NFL Commissioner Roger Goodell was at Bengals camp last weekend and, obviously, the topic of Brett Favre and the Green Bay Packers came up. Truth be told the topic didn't come up until Goodell was more than 20 minutes into his press conference – what can I say, it wasn't the hottest topic in terms of the Bengals – but the commissioner was upfront about why he got involved in the situation a couple of weeks ago after Green Bay lobbied tampering charges against NFC North rival Minnesota, charges that Goodell later dismissed.
"There are rights here that have to be respected," said Goodell at the time. "You have, obviously, the rights of the Green Bay Packers; they hold the rights to Brett Favre. That has to be respected. At the same time Brett Favre has rights. If you'd like to play football again, I think you should have that right to do that. But you have to balance those two and then you have 31 other clubs that have an interest or rights here.
"You have to balance all these issues. I'm not trying to interject myself. I was interjected into it because there was a tampering charge initially. I'm not looking for things to interject myself to. It's an issue that needs to be addressed because of the competing interests. You want to make sure it's done properly and within our rules. This is an issue that's ultimately has to be decided between Brett and the Packers.
Whether or not Goodell's interjection mattered, the Packers traded Favre to the New York Jets late Wednesday night/early Thursday morning.
The Bengals will see Favre and the Jets on Oct. 12 at the Meadowlands. Don't discount the possibility that the Bengals will have some inside information heading into that game.
The Jets have been undergoing a QB controversy/dilemma/situation/whatever you want to call it since drafting Kellen Clemens in the second round of the 2006 draft. Chad Pennington is the long-time starter with the upstart Clemens getting his first best shot last season. Clemens started eight times in his 10 appearances, completing 52 percent of his passes for 1,529 yards, five touchdowns and 10 interceptions for a club that finished 4-12 one season after earning a playoff berth.
Pennington would seem to be the odd man out in this situation. He is signed with the Jets through the 2011 season and is due a base salary of $6 million this season, according to NFL Players Association documents, with salaries totaling $15.5 million the following three seasons. The Jets have to figure out if they are going to release Pennington outright or trade him but if he is to be released the Bengals could make a play for him.
Convincing Pennington that this is the place for him would be a challenge – there is no doubt Pennington wants to go somewhere he can compete for a starting position and that's something that makes a spot like Chicago, Minnesota or even St.
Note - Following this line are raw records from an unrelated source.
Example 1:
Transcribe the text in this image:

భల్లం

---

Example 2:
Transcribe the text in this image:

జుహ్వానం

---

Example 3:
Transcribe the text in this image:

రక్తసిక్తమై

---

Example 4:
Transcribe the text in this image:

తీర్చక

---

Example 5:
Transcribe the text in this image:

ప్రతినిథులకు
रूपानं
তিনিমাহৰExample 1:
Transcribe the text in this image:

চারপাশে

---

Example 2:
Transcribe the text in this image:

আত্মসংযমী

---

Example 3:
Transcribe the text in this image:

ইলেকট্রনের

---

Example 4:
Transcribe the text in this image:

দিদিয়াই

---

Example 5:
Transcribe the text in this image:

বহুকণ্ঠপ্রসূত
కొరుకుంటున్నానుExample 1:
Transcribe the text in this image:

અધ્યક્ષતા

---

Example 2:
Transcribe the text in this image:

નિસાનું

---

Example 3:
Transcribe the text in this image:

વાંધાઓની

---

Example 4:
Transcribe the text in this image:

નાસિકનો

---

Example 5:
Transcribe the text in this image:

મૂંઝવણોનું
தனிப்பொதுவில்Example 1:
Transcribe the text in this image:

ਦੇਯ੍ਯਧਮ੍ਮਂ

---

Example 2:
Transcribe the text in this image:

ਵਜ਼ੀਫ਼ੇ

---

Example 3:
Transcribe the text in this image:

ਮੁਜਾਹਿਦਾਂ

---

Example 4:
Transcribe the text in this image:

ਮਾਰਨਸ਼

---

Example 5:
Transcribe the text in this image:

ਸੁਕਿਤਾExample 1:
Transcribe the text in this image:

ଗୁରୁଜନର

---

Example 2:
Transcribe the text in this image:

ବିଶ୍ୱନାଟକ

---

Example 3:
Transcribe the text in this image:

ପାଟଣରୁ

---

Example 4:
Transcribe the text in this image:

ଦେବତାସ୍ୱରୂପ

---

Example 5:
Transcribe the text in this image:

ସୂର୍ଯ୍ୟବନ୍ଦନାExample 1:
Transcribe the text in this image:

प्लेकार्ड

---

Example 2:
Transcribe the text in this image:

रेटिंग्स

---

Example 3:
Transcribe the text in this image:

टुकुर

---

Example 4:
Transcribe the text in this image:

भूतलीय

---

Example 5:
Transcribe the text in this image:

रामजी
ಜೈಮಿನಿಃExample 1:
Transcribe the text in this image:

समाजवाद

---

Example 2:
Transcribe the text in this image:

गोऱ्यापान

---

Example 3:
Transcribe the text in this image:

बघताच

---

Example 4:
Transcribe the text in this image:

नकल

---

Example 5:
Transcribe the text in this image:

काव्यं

Louis more attractive but if the Bengals can put together a package for Pennington he would be one hell of an upgrade for them as a backup to Carson Palmer.
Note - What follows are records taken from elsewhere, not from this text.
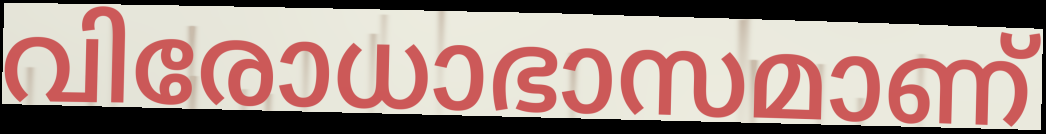
വിരോധാഭാസമാണ്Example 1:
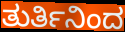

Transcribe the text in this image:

ತುರ್ತಿನಿಂದ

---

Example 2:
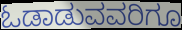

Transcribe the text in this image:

ಓಡಾಡುವವರಿಗೂ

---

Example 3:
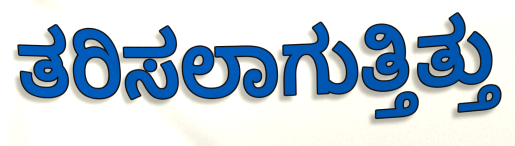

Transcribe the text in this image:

ತರಿಸಲಾಗುತ್ತಿತ್ತು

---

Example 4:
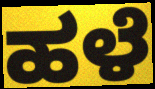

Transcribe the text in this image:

ಹಳೆ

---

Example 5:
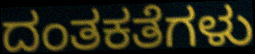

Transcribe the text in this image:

ದಂತಕತೆಗಳುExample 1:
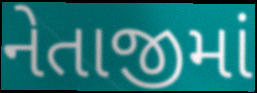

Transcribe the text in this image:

નેતાજીમાં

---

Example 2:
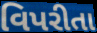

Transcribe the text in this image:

વિપરીતા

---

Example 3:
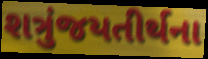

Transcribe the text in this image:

શત્રુંજયતીર્થના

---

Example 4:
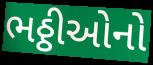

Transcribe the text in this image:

ભઠ્ઠીઓનો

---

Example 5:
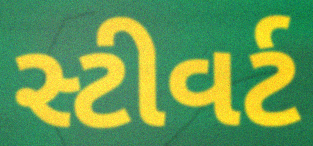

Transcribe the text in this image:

સ્ટીવર્ટ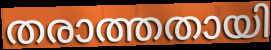
തരാത്തതായി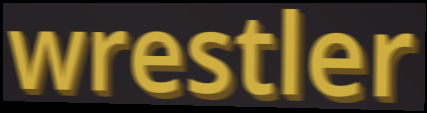
wrestler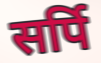
सर्पि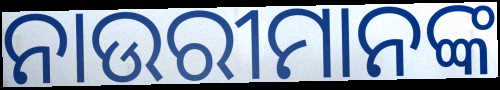
ନାଉରୀମାନଙ୍କ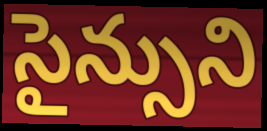
సైన్సుని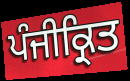
ਪੰਜੀਕ੍ਰਿਤ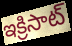
ఇక్రిసాట్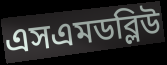
এসএমডব্লিউ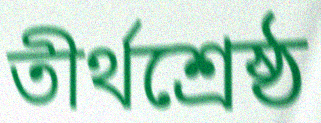
তীর্থশ্রেষ্ঠ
Right now the Bengals have Ryan Fitzpatrick, Jeff Rowe and Jordan Palmer as Carson Palmer's backups. Fitzpatrick is the only one of the three with any NFL game experience and the last time he attempted a pass in an NFL game was in 2005 when he appeared in four games with three starts for St. Louis.
The Bengals have been lucky that Palmer has been able to start 32 straight games since suffering that devastating knee injury against Pittsburgh in the 2005 season AFC wild card game but it is unreasonable to believe that he will play in every game again. At the very least it would be irresponsible to not look into the possibility of bringing Pennington to Cincinnati.
Whether that happens or not is another story.